It Hurts: "Kill Bill" Passes "Swimmingly"

Curator's Note

First of all, let me put it out there: I am not really a film gal. I do watch movies and as a female writer I'm invested in how women are portrayed. Working in theater in Los Angeles, I'm active in promoting women playwrights and putting more women to work onstage and behind the scenes. So, yeah, I'm a feminist, but I'm no certainly no cinephile.

I was only recently introduced to The Bechdel Test as a meter for women's representation on screen. I love this test, mostly because of the surprises it uncovers - which titles pass, as well as the chatter amongst the rule-followers who administer it, true Bechdelian heroes (male and female).

Here's the particular surprise that struck me: the inclusion of Quentin Tarantino's Kill Bill, with commentary that this shamelessly violent gore-fest passes "swimmingly."


I remember when the film first came out, being amused that Tarantino was labeled both a misogynist and a feminist. I didn't take the debate seriously, since here's my take on Kill Bill: This movie is ostensibly about women, but it's not about women. Because all of the women behave like men. (Or really, teenage boys.)

Now, I have nothing against action adventure flicks, or on screen violence, or the whole QT oeuvre. Fan of Pulp Fiction. Liked Reservoir Dogs, what I can remember. Have not seen Django Unchained. (Read: "I'm not really a film gal.")

But seeing the filmmaker get a pass to push Kill Bill down the "girl power" stream, even some 10 years later, kind of rankles me. Sorry. This is totally a man's movie where the central kick-ass characters happen to look like women, but that's as far as it goes. Everything they do, and everything they have experienced, comes from a man's mind. The outrageous world Tarantino has created is one where, quite simply, women become men.

Characters like The Bride, O-Ren Ishii and Gogo Ubari live in an interesting world. But do we really want - as Tarantino has suggested - to hold it up to teenage girls as an inspiration? Ouch!

Me, I'd rather see a movie with women who act and react like women. Although I don't mind if they kick some ass while they do.


The film I'm commenting on tomorrow also passes The Bechdel Test according to reviewers at But the scene that's mentioned first as the reason it passes doesn't sail through the Test when qualifiers are most "strictly" applied (e.g., a former boyfriend is mentioned and a relationship with a male colleague is discussed...for more, see Thursday's post.) We need screenplays that pass the Bechdel Test and then go "Beyond the Bechdel Test" in terms of delivering complex, authentic representations of women on screen. It's time! Has anyone written up criteria for female representation onscreen that builds on the Bechdel Test (from 1985), and calls for additional qualifications, perhaps 21st century specific ones? If you know of sources, please let us know in comments. Is someone working on "The Bechdel Test and Beyond?" If we could add additional components to The Bechdel Test to encourage more complex representations of women onscreen, what would those be? Could additional qualifications to the Test address the issue you discuss, Jennie--the male-authored female as mimetic reflection?

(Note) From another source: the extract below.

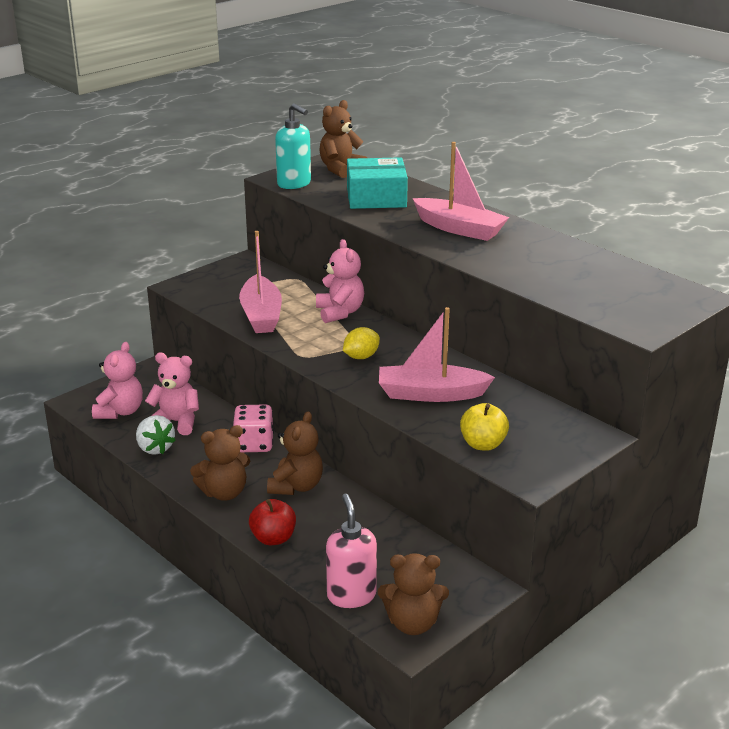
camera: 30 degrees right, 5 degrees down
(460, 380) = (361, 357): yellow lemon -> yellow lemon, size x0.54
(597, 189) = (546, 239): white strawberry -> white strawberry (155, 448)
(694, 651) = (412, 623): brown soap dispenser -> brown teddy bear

Not being beloved of tests or testing (or rules) in general, the deal for me is to take The Bechdel Test for what it is: a meter that gives us a new perspective. Right? I think the power of the Bechdel Test is in its simplicity. (And as I said, I'm fascinated by the debate over even this on the site!) But yes, I agree: "Beyond the Bechdel Test" is where it will get even more interesting! (Hmmm. Can we do that, and find a way to measure sans "test?")

Great piece on Tarantino! The thing about Tarantino is, he represents a new generation of young women--the girls doing kick boxing, karate, fencing, and shooting bullseyes at the gun club. I'm one of those "girls"--the first group to ride the first wave of feminism and read the female-centered storylines of X-Men, where both Storm and Mystique were created in much the same way, and in the same decade. In some ways, thinking women wouldn't do the sorts of things Uma Thurman's character manages to pull off, to be that tough, that strong--underestimates women in much the same way traditional hegemonic discourse does. We're not supposed to be decisive, aggressive or direct--we're supposed to be poised, graceful and polite. Personally, I prefer black leather to a pink tu-tu. And because of that, I've been in hostile hand-to-hand combat with a man twice my size...and walked away unscathed. Can't say the same for my attacker. The gentle woman is a myth created by patriarchy; I find it refreshing to have a man imagine women as something more...and Tarantino's self-made genre is a great medium to not only showcase women, but also, parody the absurdity of the performative.

Thanks for your comment, and your valuable perspective! And no, I don't think that a woman has to wear a tutu to act womanly, nor do I think wearing black leather or kicking ass makes her manly. For me, it's not about Uma Thurman's character managing to do things. It's about the thought process inside her head, which is - to me - that of a teenage boy, rather than an fully realized woman. So it goes deeper than what the characters do, it's why and how they do them, and the lack of substance there to psychologically hang onto, even as we enjoy the surreal spectacle and displays of prowess. My take and glad there are others. Love the work that you're doing; I'd put you in charge of girl power any day!